We recommend the following tools:

One-off: scp

As you can log in via ssh to the login nodes, you can also use SSH's scp tool to copy files and directories from or to the Lichtenberg.

Use the login nodes for your scp transfers, as these have high bandwidth network ports also to the TU campus network (we do not have any other special input/output nodes).

In case of (large) text/ASCII files, you should use the optional compression (-C) built into the SSH protocol, in order to save network bandwidth and to possibly speed up your transfers.
Omit compression when copying already compressed data like JPG images or videos in modern container formats (mp4, OGG).

Example:

tuid@hla0003:~ $ scp -Cpr myResultDir mylocalworkstation.inst.tu-darmstadt.de:/path/to/my/local/resultdir

Details: man scp,

Fault tolerance: none (when interrupted, scp will transfer everything afresh, regardless what's already in the destination).

Repeatedly: rsync

Some cases, ie. repeating transfers, are less suitable for scp.

Examples: “I need my calculations' results also on my local workstation's hard disk for analysis with graphical tools” or “My local experiment's raw data need to hop to the HPC for analysis as soon as it is generated”.

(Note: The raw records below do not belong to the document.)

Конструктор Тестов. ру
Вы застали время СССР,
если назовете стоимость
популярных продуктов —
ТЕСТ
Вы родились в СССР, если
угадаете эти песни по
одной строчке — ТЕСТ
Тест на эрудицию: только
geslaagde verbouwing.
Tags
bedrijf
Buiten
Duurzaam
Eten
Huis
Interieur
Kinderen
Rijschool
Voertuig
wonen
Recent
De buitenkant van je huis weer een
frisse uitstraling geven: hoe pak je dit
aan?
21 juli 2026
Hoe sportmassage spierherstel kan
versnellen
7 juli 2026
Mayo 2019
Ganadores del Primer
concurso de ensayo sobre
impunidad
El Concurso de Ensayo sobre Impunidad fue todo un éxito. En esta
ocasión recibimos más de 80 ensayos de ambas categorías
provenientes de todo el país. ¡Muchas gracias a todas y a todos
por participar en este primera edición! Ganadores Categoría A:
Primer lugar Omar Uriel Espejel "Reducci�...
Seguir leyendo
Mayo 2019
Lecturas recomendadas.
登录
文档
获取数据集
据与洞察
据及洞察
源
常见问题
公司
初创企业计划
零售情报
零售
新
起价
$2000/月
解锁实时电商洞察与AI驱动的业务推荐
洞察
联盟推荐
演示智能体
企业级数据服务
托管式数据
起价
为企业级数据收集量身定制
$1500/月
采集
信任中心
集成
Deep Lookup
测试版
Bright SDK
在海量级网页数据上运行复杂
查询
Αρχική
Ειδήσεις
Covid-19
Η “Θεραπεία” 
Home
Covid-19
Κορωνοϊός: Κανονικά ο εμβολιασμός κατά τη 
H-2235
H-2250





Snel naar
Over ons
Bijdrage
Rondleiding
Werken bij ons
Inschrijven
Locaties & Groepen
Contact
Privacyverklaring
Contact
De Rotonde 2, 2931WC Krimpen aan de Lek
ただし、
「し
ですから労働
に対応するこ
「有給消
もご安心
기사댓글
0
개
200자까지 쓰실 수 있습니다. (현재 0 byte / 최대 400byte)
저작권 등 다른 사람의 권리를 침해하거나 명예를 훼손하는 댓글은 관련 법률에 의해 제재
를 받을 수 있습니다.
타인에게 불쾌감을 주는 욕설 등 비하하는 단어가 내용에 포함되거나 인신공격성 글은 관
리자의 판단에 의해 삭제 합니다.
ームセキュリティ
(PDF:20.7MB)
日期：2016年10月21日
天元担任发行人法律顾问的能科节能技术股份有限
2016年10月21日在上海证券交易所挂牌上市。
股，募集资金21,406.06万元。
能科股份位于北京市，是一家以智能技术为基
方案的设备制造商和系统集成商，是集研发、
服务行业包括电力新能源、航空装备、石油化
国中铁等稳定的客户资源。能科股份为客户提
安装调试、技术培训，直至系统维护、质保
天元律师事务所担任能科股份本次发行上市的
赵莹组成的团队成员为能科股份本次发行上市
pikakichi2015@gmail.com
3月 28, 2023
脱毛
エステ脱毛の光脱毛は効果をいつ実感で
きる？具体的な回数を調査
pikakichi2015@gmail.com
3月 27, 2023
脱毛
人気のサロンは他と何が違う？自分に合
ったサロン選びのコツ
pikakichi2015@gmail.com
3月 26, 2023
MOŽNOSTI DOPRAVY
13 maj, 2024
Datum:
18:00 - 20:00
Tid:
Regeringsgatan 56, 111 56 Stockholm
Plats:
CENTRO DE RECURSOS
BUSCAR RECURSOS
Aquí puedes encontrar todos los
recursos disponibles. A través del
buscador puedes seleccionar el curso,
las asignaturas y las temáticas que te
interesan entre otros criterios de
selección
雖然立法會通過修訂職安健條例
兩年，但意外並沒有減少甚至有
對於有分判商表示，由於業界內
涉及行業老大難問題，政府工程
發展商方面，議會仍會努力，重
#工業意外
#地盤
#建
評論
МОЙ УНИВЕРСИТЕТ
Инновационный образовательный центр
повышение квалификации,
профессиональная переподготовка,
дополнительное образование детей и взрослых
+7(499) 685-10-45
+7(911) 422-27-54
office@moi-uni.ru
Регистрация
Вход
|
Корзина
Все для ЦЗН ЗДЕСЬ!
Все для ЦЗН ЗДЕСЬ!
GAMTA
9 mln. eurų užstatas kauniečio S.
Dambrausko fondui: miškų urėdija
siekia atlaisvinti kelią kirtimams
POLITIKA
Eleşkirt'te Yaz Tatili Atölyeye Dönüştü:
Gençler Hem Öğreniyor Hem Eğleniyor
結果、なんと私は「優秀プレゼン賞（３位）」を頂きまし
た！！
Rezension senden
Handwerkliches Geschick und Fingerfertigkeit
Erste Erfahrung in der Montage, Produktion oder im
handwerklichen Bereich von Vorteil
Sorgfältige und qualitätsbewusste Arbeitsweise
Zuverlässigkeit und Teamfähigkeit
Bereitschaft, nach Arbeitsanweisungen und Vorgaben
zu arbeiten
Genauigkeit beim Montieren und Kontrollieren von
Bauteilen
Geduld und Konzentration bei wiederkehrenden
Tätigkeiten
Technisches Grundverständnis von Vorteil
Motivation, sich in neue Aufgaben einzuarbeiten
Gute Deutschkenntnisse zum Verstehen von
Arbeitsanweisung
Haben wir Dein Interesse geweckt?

As soon as you have to keep (one of) your Lichtenberg directories “in sync” with one on your institute's (local) infrastructure, running scp repeatedly would be inefficient, as it is not aware of “changes” and would blindly copy the same files over and over again.

That's where rsync can step in. Like scp, it is a command line tool, transferring files from any (remote) “SRC” to any other (remote) “DEST”ination. In contrast to scp however, it has a notion of “changes” and can find out whether a file in “SRC” has been changed and needs to be transferred at all. New as well as small files will simply be transmitted, for large files however, rsync will transfer only their changed blocks (safeguarded by checksums).

In essence: unchanged files are not transferred again, new and changed files will, but for large files, only their changed portions (delta) will be transferred.

Example:

tuid@hla0003:~ $ rsync -aH myResultDir mylocalworkstation.inst.tu-darmstadt.de:/path/to/my/local/resultdir

Details: man rsync,

Fault tolerance: partly (when interrupted, rsync will transfer only what is missing or not complete in the destination).

Remember: both scp and rsync are “one way” tools only! If--between transfers--a file is changed in “DEST”, the next transfer will overwrite it with the (older) version from “SRC”.

Not available on the Lichtenberg:

FTP(S), sFTP, rcp and other older, clear-text protocols.